# PROBLEM REQUIREMENTS
Identify each line below that contains the word "didn", and copy it out.

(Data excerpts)
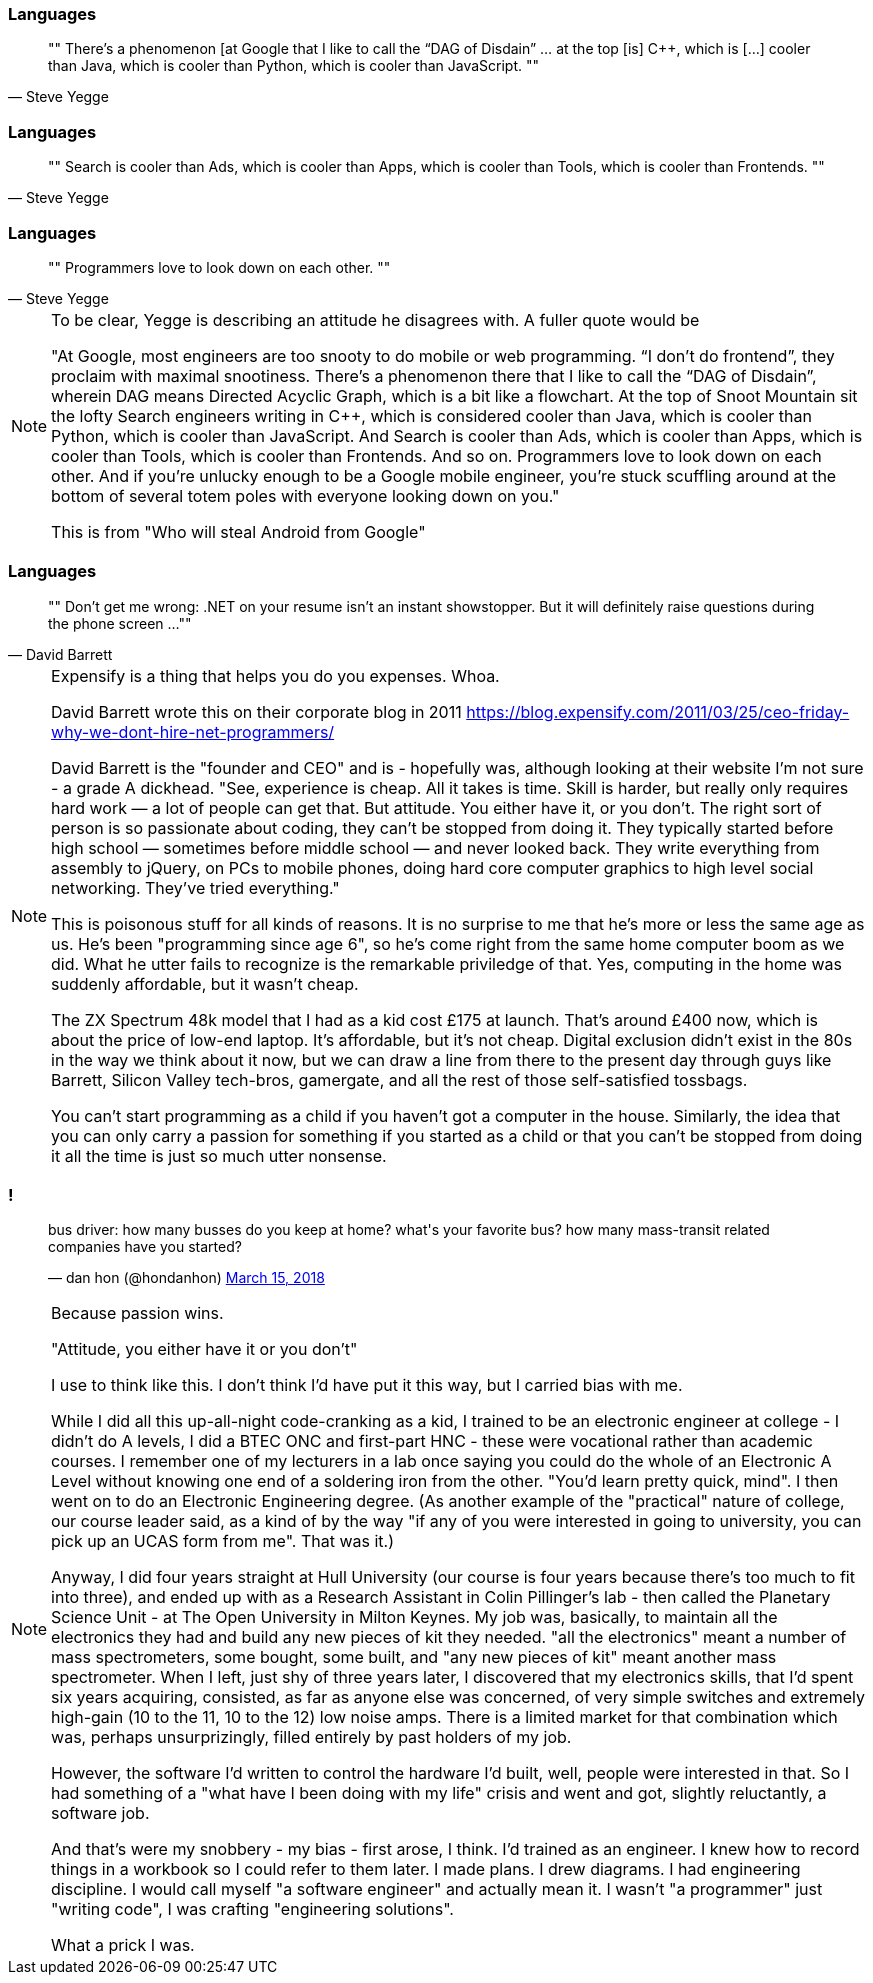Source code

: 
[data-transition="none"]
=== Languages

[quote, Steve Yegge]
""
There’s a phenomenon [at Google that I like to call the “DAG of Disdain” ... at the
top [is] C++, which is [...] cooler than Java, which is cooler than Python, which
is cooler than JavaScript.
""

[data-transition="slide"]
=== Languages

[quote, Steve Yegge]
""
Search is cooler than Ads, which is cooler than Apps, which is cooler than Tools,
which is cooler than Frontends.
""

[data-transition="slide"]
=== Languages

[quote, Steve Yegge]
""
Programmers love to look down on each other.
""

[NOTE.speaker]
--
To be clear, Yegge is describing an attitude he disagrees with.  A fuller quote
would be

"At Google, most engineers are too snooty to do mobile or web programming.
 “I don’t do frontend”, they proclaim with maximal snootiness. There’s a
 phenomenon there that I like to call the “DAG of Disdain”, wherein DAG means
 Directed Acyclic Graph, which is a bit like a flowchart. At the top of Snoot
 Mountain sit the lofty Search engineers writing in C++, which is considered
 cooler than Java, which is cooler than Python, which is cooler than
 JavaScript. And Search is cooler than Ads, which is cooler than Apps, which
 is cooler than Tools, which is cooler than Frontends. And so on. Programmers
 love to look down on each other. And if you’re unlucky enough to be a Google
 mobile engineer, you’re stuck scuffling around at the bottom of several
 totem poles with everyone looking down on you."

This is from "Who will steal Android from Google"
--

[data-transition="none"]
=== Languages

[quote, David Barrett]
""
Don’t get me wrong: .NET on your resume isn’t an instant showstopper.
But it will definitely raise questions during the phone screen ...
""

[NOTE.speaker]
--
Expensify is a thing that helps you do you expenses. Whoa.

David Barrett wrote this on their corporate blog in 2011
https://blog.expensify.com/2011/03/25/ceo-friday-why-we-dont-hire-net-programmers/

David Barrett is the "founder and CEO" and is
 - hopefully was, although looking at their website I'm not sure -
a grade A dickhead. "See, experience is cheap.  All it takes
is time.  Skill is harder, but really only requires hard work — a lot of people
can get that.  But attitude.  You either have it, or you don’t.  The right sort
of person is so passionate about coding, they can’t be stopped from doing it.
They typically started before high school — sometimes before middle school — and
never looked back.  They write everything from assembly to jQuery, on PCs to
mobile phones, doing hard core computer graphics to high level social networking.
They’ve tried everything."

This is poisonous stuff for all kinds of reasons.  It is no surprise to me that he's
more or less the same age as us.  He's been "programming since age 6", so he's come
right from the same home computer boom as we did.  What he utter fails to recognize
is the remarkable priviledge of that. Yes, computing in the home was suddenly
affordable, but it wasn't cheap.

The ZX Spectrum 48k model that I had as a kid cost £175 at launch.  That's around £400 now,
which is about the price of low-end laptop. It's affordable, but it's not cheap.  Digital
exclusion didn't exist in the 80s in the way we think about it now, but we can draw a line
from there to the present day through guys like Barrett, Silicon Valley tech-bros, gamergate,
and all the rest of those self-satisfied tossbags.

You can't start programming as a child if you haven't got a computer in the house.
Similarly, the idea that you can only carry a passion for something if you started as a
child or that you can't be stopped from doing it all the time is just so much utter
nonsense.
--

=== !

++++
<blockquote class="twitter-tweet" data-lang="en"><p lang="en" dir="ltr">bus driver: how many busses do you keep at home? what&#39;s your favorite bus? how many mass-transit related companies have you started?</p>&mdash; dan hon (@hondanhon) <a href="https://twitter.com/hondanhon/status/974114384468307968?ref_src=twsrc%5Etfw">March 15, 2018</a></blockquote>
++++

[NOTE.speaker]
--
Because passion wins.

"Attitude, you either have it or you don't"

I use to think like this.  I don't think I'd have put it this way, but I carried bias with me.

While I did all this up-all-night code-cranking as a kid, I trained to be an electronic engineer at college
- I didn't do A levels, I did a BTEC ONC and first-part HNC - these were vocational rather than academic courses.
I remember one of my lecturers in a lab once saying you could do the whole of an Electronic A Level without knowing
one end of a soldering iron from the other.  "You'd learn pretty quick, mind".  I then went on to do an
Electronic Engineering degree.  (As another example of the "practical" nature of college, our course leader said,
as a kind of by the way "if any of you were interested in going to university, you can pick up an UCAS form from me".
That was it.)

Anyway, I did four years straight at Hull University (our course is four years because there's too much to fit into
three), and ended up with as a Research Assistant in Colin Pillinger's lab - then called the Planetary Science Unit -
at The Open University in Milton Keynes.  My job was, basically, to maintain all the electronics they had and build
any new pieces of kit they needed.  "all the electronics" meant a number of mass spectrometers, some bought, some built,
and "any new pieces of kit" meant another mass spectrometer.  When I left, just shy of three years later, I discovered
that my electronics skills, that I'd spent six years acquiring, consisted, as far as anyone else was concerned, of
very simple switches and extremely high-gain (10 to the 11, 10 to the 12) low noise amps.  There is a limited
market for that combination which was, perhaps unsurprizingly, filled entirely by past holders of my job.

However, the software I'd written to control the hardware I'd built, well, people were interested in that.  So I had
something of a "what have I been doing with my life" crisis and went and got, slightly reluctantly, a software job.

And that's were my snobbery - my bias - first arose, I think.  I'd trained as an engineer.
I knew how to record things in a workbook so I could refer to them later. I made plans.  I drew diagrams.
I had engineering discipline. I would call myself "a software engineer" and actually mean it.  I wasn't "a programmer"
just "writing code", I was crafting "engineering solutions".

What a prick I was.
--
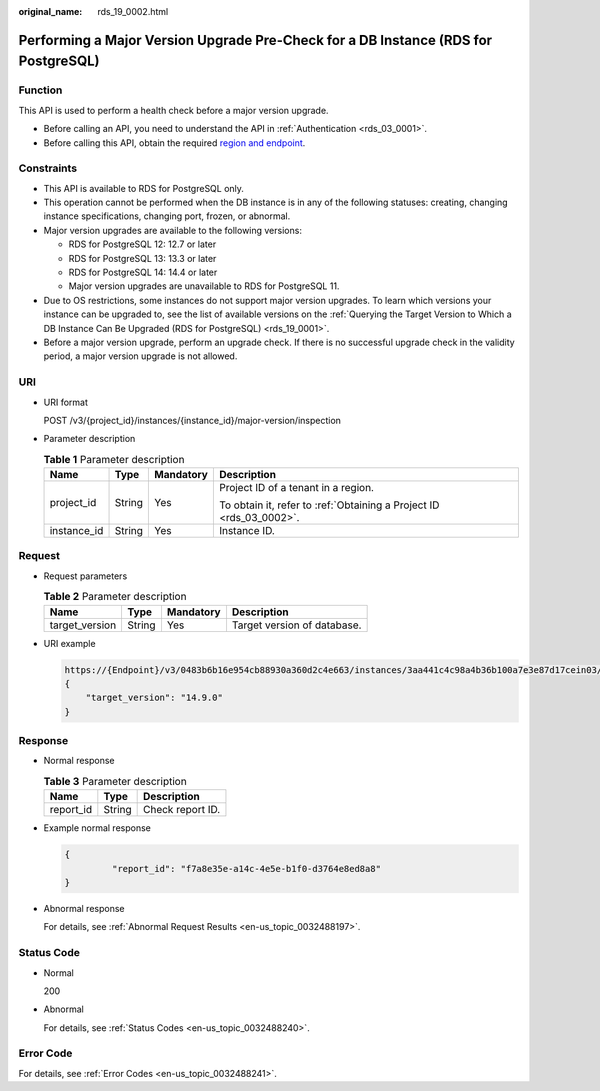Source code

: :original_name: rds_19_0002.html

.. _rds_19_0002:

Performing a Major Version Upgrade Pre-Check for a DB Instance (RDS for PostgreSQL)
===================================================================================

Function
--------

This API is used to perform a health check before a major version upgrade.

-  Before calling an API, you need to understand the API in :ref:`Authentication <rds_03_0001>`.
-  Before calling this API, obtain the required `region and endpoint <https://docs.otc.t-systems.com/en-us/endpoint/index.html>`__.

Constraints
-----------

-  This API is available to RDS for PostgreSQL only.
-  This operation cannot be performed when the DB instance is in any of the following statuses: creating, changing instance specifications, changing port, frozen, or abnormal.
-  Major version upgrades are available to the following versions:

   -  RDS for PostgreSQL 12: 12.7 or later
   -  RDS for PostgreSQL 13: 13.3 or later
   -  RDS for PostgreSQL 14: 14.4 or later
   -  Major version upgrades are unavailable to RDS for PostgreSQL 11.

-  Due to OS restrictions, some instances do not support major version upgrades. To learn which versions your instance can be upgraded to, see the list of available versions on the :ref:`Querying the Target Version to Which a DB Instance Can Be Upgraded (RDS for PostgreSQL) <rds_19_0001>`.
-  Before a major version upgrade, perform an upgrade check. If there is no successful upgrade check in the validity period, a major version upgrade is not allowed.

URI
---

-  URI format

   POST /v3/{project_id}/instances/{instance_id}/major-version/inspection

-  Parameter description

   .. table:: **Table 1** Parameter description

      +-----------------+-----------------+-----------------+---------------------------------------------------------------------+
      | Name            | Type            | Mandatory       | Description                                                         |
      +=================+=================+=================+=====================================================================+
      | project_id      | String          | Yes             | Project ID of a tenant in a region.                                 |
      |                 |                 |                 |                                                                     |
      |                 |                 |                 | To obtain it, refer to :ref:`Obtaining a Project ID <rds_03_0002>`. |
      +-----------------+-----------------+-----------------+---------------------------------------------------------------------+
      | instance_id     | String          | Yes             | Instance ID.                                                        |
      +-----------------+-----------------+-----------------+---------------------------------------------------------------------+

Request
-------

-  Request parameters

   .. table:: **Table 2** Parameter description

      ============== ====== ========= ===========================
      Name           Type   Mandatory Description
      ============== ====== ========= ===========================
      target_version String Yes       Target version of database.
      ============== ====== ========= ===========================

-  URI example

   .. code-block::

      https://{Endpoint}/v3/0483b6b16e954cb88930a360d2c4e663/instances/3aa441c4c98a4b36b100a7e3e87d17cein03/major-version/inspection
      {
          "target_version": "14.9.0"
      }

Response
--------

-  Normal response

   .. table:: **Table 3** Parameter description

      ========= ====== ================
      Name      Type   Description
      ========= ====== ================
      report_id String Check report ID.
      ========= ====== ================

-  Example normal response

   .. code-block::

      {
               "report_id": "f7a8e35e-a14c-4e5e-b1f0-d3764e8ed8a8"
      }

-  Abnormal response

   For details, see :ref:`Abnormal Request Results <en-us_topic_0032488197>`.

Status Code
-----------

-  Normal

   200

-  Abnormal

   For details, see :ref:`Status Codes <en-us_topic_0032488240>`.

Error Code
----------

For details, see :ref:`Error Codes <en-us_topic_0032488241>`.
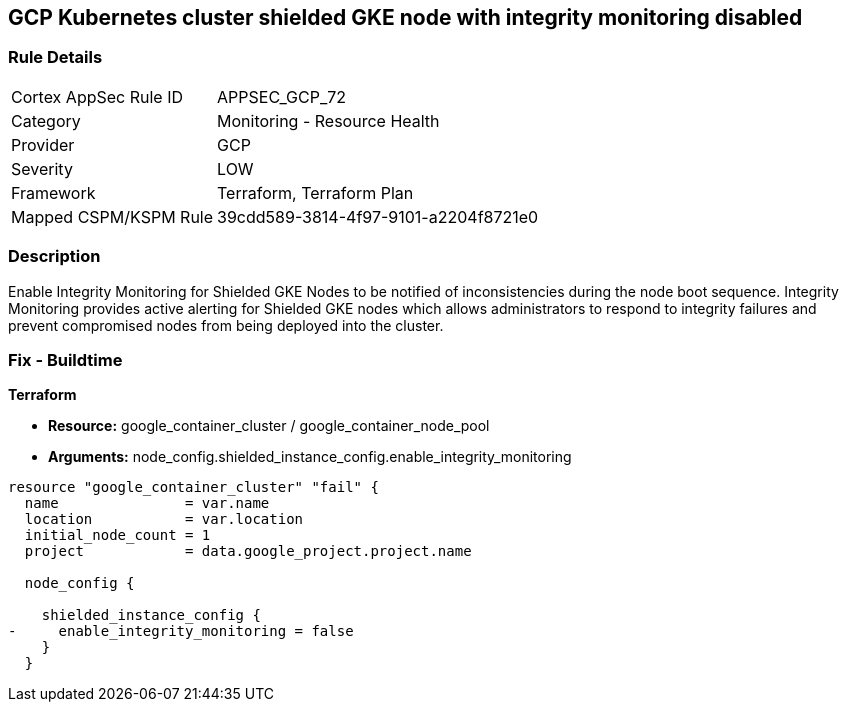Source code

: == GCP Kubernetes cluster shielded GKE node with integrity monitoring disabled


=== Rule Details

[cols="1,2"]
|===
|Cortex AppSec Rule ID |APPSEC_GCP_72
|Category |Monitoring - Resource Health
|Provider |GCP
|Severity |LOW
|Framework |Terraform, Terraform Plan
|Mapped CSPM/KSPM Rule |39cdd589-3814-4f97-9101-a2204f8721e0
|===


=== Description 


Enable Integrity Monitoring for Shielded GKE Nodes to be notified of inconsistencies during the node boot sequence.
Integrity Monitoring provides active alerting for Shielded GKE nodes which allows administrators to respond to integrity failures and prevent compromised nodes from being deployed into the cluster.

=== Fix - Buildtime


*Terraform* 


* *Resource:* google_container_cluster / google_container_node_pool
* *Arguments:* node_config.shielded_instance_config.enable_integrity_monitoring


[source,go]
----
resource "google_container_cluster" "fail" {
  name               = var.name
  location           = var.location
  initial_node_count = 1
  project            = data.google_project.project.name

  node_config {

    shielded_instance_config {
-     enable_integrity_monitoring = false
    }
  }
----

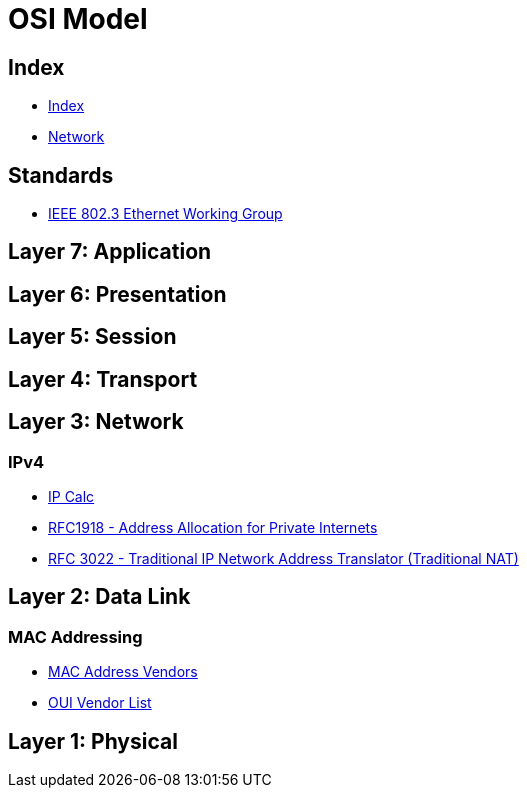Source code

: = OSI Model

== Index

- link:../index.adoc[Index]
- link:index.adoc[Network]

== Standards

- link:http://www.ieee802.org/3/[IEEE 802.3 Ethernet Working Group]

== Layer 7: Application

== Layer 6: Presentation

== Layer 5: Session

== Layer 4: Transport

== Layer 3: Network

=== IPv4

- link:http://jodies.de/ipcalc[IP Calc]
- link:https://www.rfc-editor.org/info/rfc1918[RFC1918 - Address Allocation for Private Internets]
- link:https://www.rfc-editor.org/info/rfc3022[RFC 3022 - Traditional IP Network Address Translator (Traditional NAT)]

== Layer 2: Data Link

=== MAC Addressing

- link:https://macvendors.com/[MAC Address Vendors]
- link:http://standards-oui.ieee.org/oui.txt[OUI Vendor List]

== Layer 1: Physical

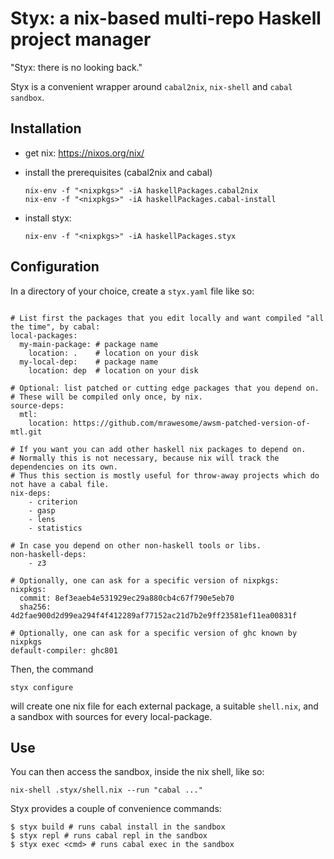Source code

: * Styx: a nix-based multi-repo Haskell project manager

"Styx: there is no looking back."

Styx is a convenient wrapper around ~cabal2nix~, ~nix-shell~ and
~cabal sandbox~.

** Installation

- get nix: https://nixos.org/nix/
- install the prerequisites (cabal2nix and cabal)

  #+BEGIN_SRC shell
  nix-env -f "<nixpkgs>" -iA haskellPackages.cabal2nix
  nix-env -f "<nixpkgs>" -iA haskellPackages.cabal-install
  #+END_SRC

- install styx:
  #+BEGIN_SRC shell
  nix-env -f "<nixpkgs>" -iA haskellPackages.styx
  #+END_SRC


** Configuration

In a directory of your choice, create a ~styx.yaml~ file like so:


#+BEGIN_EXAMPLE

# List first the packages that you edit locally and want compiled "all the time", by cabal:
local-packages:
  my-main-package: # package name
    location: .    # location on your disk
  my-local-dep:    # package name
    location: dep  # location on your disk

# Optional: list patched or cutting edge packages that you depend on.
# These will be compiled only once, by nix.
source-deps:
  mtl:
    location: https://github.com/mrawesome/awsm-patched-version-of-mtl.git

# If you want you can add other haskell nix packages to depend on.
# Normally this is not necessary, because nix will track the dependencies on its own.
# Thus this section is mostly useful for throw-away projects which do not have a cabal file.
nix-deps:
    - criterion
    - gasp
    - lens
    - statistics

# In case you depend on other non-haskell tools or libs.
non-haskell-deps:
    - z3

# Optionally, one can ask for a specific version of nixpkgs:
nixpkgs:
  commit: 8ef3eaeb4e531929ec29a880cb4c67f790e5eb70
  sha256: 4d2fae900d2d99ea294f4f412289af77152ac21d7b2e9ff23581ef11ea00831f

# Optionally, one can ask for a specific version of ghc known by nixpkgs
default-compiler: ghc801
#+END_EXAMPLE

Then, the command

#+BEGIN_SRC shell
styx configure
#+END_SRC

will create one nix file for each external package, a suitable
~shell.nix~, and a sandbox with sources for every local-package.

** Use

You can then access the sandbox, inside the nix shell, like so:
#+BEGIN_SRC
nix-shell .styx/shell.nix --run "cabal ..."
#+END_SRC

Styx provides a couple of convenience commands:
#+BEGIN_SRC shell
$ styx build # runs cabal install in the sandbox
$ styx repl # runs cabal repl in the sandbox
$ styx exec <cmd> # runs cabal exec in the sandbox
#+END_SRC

# TASK OUTPUT
exclusion didn't exist in the 80s in the way we think about it now, but we can draw a line
- I didn't do A levels, I did a BTEC ONC and first-part HNC - these were vocational rather than academic courses.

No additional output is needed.